You are the right person for your dream job. It needs you. The company you yearn to work at wants you to come find it. You could be the difference between the company being average and the company being great.

How?

Most companies have a general application option on their jobs page, or an email you can contact to express your interest. In every case, your cover letter is more important than your resume (although you should do your best work on your resume, too). The cover letter is your unique love-story with the company that sets you apart from all other candidates.

Another method is to apply for a position that you’re underqualified for, like what I did with Vacasa. Write your love-letter (cover letter) and then voraciously follow up. I promise you, this is not annoying. When leaders are hiring for their teams, they are understaffed and overworked with the extra task of filtering through candidates. The name that keeps reappearing, saying, “Pick me!” will always get an interview over the one who silently submits an application and then waits to be chosen.

In every case in which I’ve stormed the castle for the job I wanted, how I got the interview was different. If you really want to work at a company and they have absolutely no positions open — not even a general application option — you’ll find a way. Use LinkedIn or Twitter to find people who work there and send authentic messages expressing your earnest interest in the company. You should not spam people. If this is a company that you genuinely want to work for, be that genuine version of yourself when crafting your message. Authenticity shines through.

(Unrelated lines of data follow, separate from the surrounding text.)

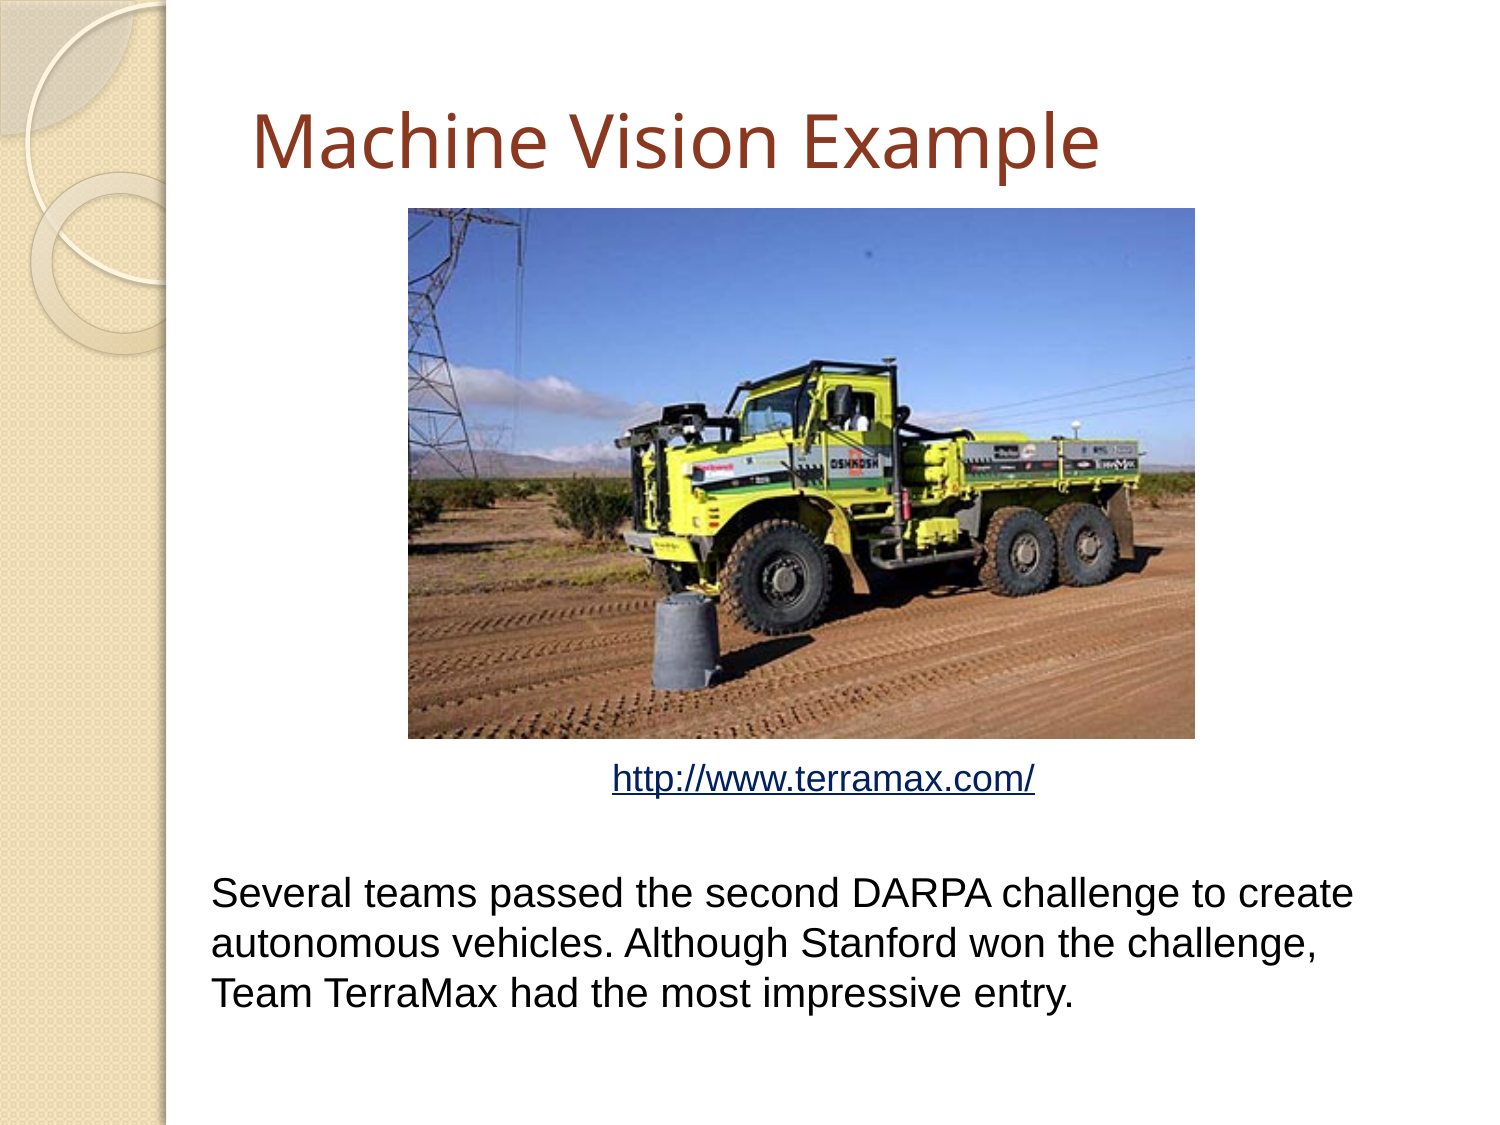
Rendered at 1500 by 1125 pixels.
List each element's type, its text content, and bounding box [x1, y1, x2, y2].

picture [408, 208, 1195, 739]
text_box Several teams passed the second DARPA challenge to create autonomous vehicles. Although Stanford won the challenge, Team TerraMax had the most impressive entry. [196, 858, 1396, 1024]
title Machine Vision Example [235, 45, 1466, 233]
text_box http://www.terramax.com/ [597, 750, 1051, 806]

What’s the worst thing that could happen?

The worst thing that can happen is you stay exactly where you are now. The best thing that could happen is you land your dream job and have an epic story to tell about it. And no matter what the outcome is, you’ll be a little bit wiser on the other side of this experience.

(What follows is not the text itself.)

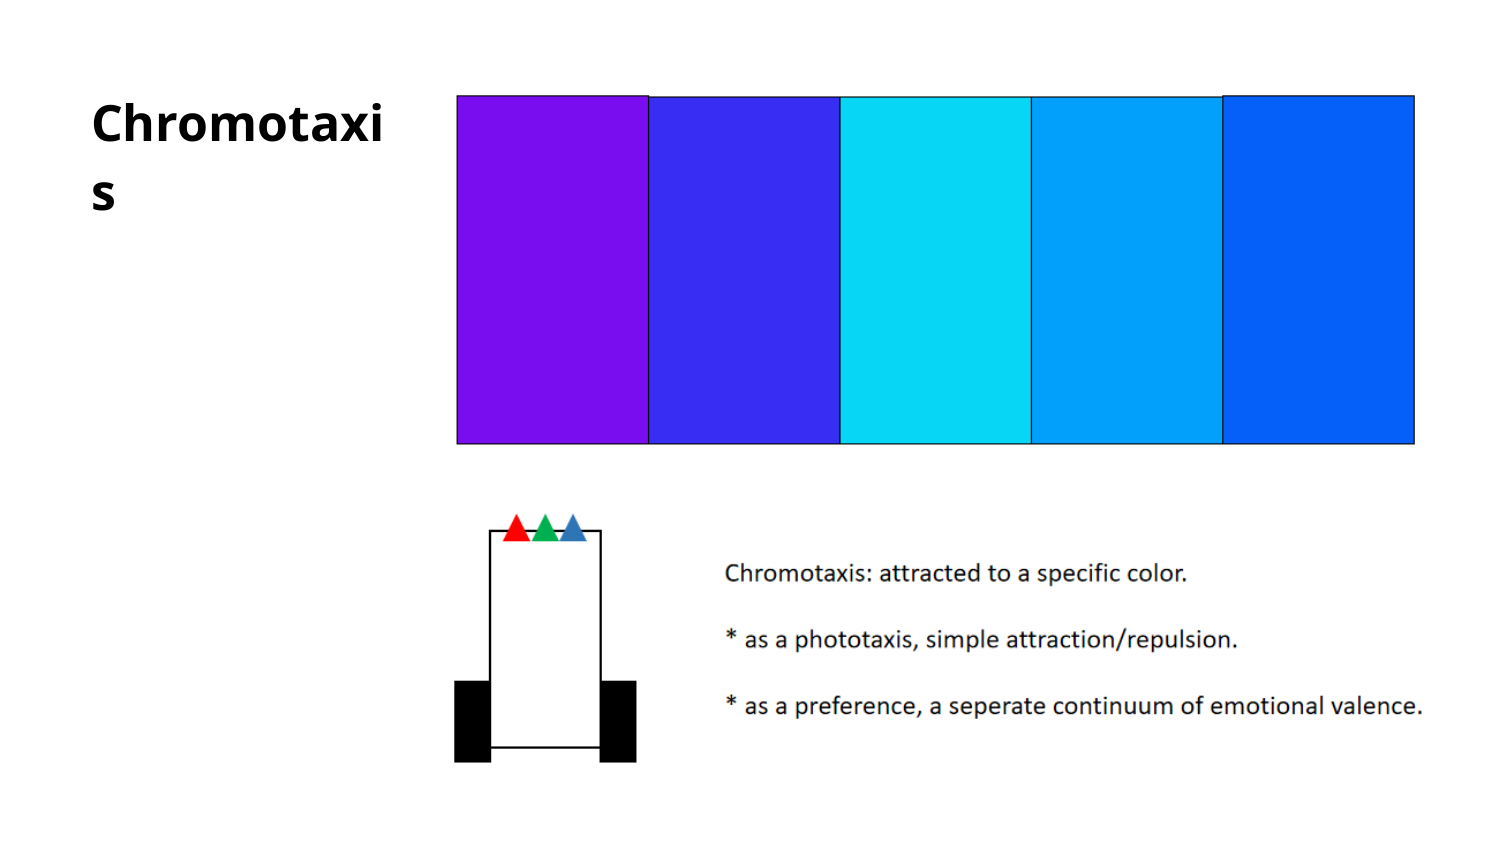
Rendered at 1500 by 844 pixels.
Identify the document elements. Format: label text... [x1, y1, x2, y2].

picture [399, 70, 1461, 774]
text_box Chromotaxis [76, 67, 409, 173]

A guiding question I started asking myself this year is, “Is what I’m doing creating a story worth telling?” 

Life is short – do the “crazy” thing. Find a way to knock at the door of the company you want to work for and put your heart on the table. If nothing else, you’ll have a new story to tell.

Staying in your realm of comfort is not only a disservice to you, but also to the company that you could make a huge impact in. Give people a chance to meet you before measuring your “qualifications.”

Your dream job awaits you. Not the other way around. Go get it.